# Instructions for the task
Update the lines below by replacing every "Pierre Fortière" with "Roche Fortière" and leaving everything else unchanged. Leave the pictures out of your answer.

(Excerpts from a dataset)
>>>>>

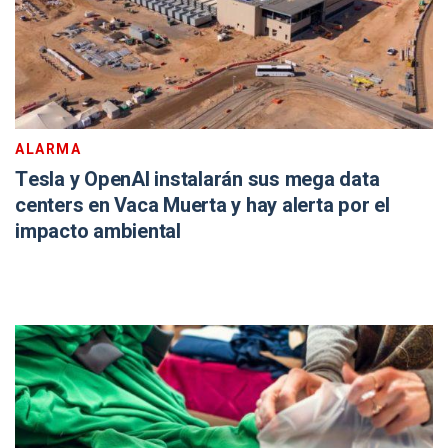
ALARMA
Tesla y OpenAI instalarán sus mega data
centers en Vaca Muerta y hay alerta por el
impacto ambiental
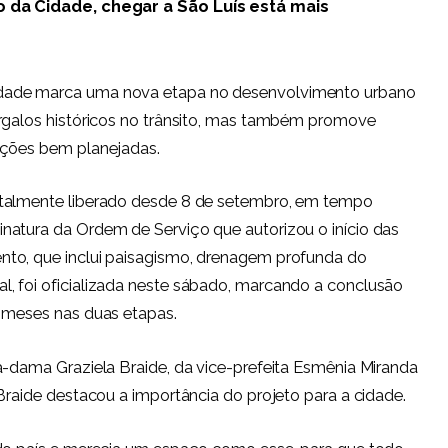
da Cidade, chegar a São Luís está mais
dade marca uma nova etapa no desenvolvimento urbano
argalos históricos no trânsito, mas também promove
uções bem planejadas.
otalmente liberado desde 8 de setembro, em tempo
natura da Ordem de Serviço que autorizou o início das
nto, que inclui paisagismo, drenagem profunda do
, foi oficializada neste sábado, marcando a conclusão
e meses nas duas etapas.
a-dama Graziela Braide, da vice-prefeita Esmênia Miranda
Braide destacou a importância do projeto para a cidade.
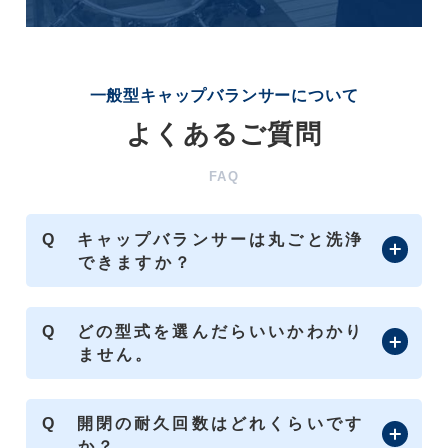
一般型キャップバランサーについて
よくあるご質問
FAQ
Q キャップバランサーは丸ごと洗浄
できますか？
Q どの型式を選んだらいいかわかり
ません。
Q 開閉の耐久回数はどれくらいです
か？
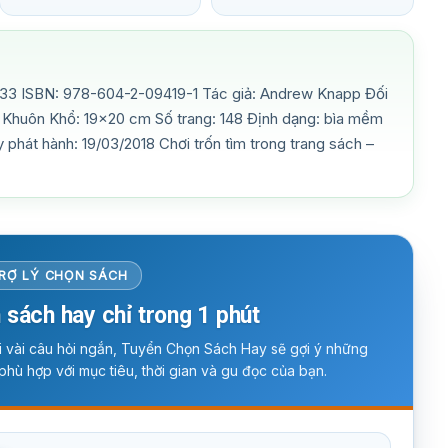
3 ISBN: 978-604-2-09419-1 Tác giả: Andrew Knapp Đối
8) Khuôn Khổ: 19×20 cm Số trang: 148 Định dạng: bìa mềm
phát hành: 19/03/2018 Chơi trốn tìm trong trang sách –
RỢ LÝ CHỌN SÁCH
 sách hay chỉ trong 1 phút
ời vài câu hỏi ngắn, Tuyển Chọn Sách Hay sẽ gợi ý những
phù hợp với mục tiêu, thời gian và gu đọc của bạn.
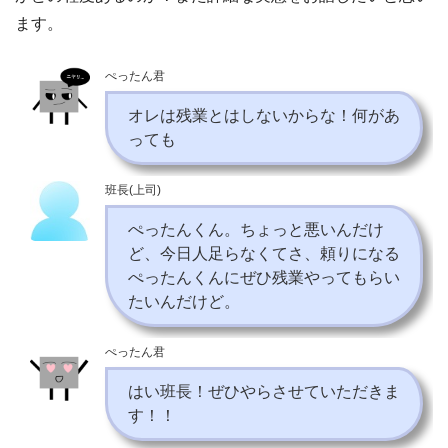
ます。
ぺったん君
オレは残業とはしないからな！何があ
っても
班長(上司)
ぺったんくん。ちょっと悪いんだけ
ど、今日人足らなくてさ、頼りになる
ぺったんくんにぜひ残業やってもらい
たいんだけど。
ぺったん君
はい班長！ぜひやらさせていただきま
す！！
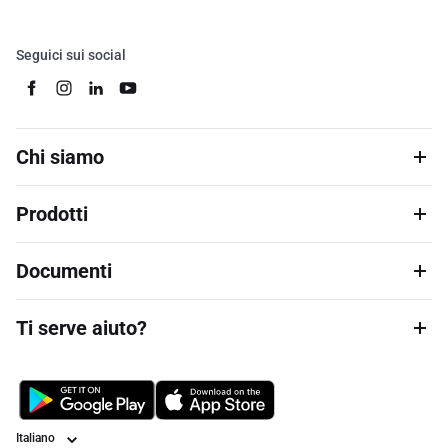
Seguici sui social
Chi siamo
Prodotti
Documenti
Ti serve aiuto?
Lingua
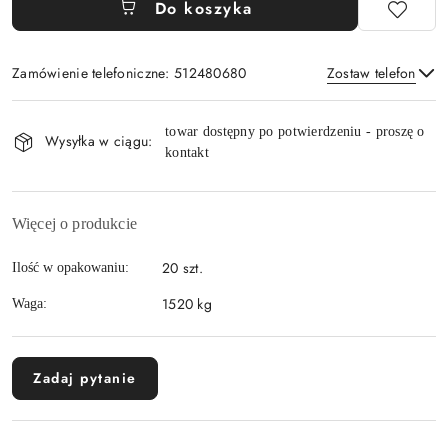
Do koszyka
Zamówienie telefoniczne: 512480680
Zostaw telefon
Dostępność
towar dostępny po potwierdzeniu - proszę o
i
Wysyłka w ciągu:
kontakt
Wyślij
dostawa
Więcej o produkcie
20 szt.
Ilość w opakowaniu:
1520 kg
Waga:
Zadaj pytanie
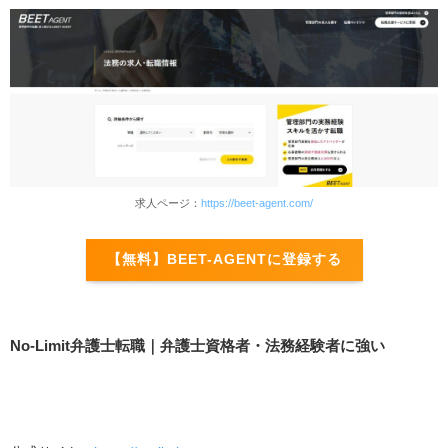
求人ページ：
https://beet-agent.com/
【無料】BEET-AGENTに登録する
No-Limit弁護士転職｜弁護士資格者・法務経験者に強い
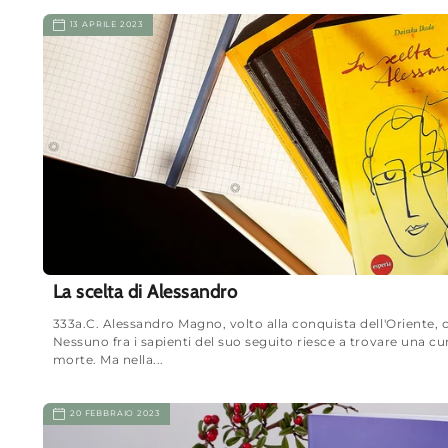
13 APRILE 2023
La scelta di Alessandro
333a.C. Alessandro Magno, volto alla conquista dell'Oriente, 
Nessuno fra i sapienti del suo seguito riesce a trovare una cu
morte. Ma nella...
20 FEBBRAIO 2023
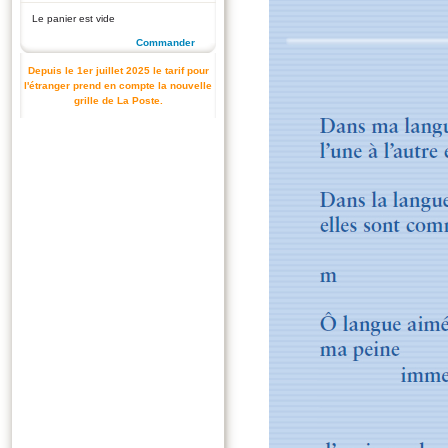
Le panier est vide
Commander
Depuis le 1er juillet 2025 le tarif pour
l'étranger prend en compte la nouvelle
grille de La Poste.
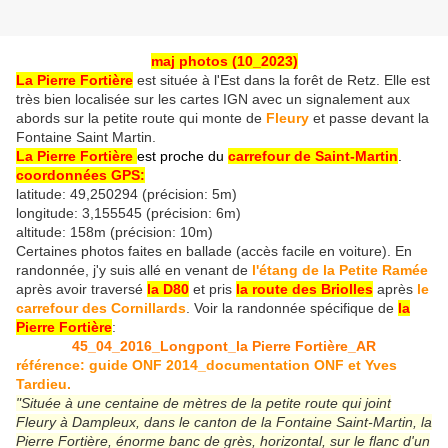
maj photos (10_2023)
La Pierre Fortière
est située à l'Est dans la forêt de Retz. Elle est
très bien localisée sur les cartes IGN avec un signalement aux
abords sur la petite route qui monte de
Fleury
et passe devant la
Fontaine Saint Martin.
La Pierre Fortière
est proche du
carrefour de Saint-Martin
.
coordonnées GPS:
latitude: 49,250294 (précision: 5m)
longitude: 3,155545 (précision: 6m)
altitude: 158m (précision: 10m)
Certaines photos faites en ballade (accès facile en voiture). En
randonnée, j'y suis allé en venant de
l'étang de la Petite Ramée
après avoir traversé
la D80
et pris
la route des Briolles
après
le
carrefour des Cornillards
. Voir la randonnée spécifique de
la
Pierre Fortière
:
45_04_2016_Longpont_la Pierre Fortière_AR
référence: guide ONF 2014_documentation ONF et Yves
Tardieu.
"Située à une centaine de mètres de la petite route qui joint
Fleury à Dampleux, dans le canton de la Fontaine Saint-Martin, la
Pierre Fortière, énorme banc de grès, horizontal, sur le flanc d'un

<<<<<

# Response area
ALARMA
Tesla y OpenAI instalarán sus mega data
centers en Vaca Muerta y hay alerta por el
impacto ambiental
da Cidade, chegar a São Luís está mais
dade marca uma nova etapa no desenvolvimento urbano
argalos históricos no trânsito, mas também promove
uções bem planejadas.
otalmente liberado desde 8 de setembro, em tempo
natura da Ordem de Serviço que autorizou o início das
nto, que inclui paisagismo, drenagem profunda do
, foi oficializada neste sábado, marcando a conclusão
e meses nas duas etapas.
a-dama Graziela Braide, da vice-prefeita Esmênia Miranda
Braide destacou a importância do projeto para a cidade.
一般型キャップバランサーについて
よくあるご質問
FAQ
Q キャップバランサーは丸ごと洗浄
できますか？
Q どの型式を選んだらいいかわかり
ません。
Q 開閉の耐久回数はどれくらいです
か？
3 ISBN: 978-604-2-09419-1 Tác giả: Andrew Knapp Đối
8) Khuôn Khổ: 19×20 cm Số trang: 148 Định dạng: bìa mềm
phát hành: 19/03/2018 Chơi trốn tìm trong trang sách –
RỢ LÝ CHỌN SÁCH
 sách hay chỉ trong 1 phút
ời vài câu hỏi ngắn, Tuyển Chọn Sách Hay sẽ gợi ý những
phù hợp với mục tiêu, thời gian và gu đọc của bạn.
ます。
ぺったん君
オレは残業とはしないからな！何があ
っても
班長(上司)
ぺったんくん。ちょっと悪いんだけ
ど、今日人足らなくてさ、頼りになる
ぺったんくんにぜひ残業やってもらい
たいんだけど。
ぺったん君
はい班長！ぜひやらさせていただきま
す！！
Seguici sui social
Chi siamo
Prodotti
Documenti
Ti serve aiuto?
Lingua
Do koszyka
Zamówienie telefoniczne: 512480680
Zostaw telefon
Dostępność
towar dostępny po potwierdzeniu - proszę o
i
Wysyłka w ciągu:
kontakt
Wyślij
dostawa
Więcej o produkcie
20 szt.
Ilość w opakowaniu:
1520 kg
Waga:
Zadaj pytanie
求人ページ：
https://beet-agent.com/
【無料】BEET-AGENTに登録する
No-Limit弁護士転職｜弁護士資格者・法務経験者に強い
13 APRILE 2023
La scelta di Alessandro
333a.C. Alessandro Magno, volto alla conquista dell'Oriente, 
Nessuno fra i sapienti del suo seguito riesce a trovare una cu
morte. Ma nella...
20 FEBBRAIO 2023
Le panier est vide
Commander
Depuis le 1er juillet 2025 le tarif pour
l'étranger prend en compte la nouvelle
grille de La Poste.
maj photos (10_2023)
La Roche Fortière
est située à l'Est dans la forêt de Retz. Elle est
très bien localisée sur les cartes IGN avec un signalement aux
abords sur la petite route qui monte de
Fleury
et passe devant la
Fontaine Saint Martin.
La Roche Fortière
est proche du
carrefour de Saint-Martin
.
coordonnées GPS:
latitude: 49,250294 (précision: 5m)
longitude: 3,155545 (précision: 6m)
altitude: 158m (précision: 10m)
Certaines photos faites en ballade (accès facile en voiture). En
randonnée, j'y suis allé en venant de
l'étang de la Petite Ramée
après avoir traversé
la D80
et pris
la route des Briolles
après
le
carrefour des Cornillards
. Voir la randonnée spécifique de
la
Roche Fortière
:
45_04_2016_Longpont_la Roche Fortière_AR
référence: guide ONF 2014_documentation ONF et Yves
Tardieu.
"Située à une centaine de mètres de la petite route qui joint
Fleury à Dampleux, dans le canton de la Fontaine Saint-Martin, la
Roche Fortière, énorme banc de grès, horizontal, sur le flanc d'un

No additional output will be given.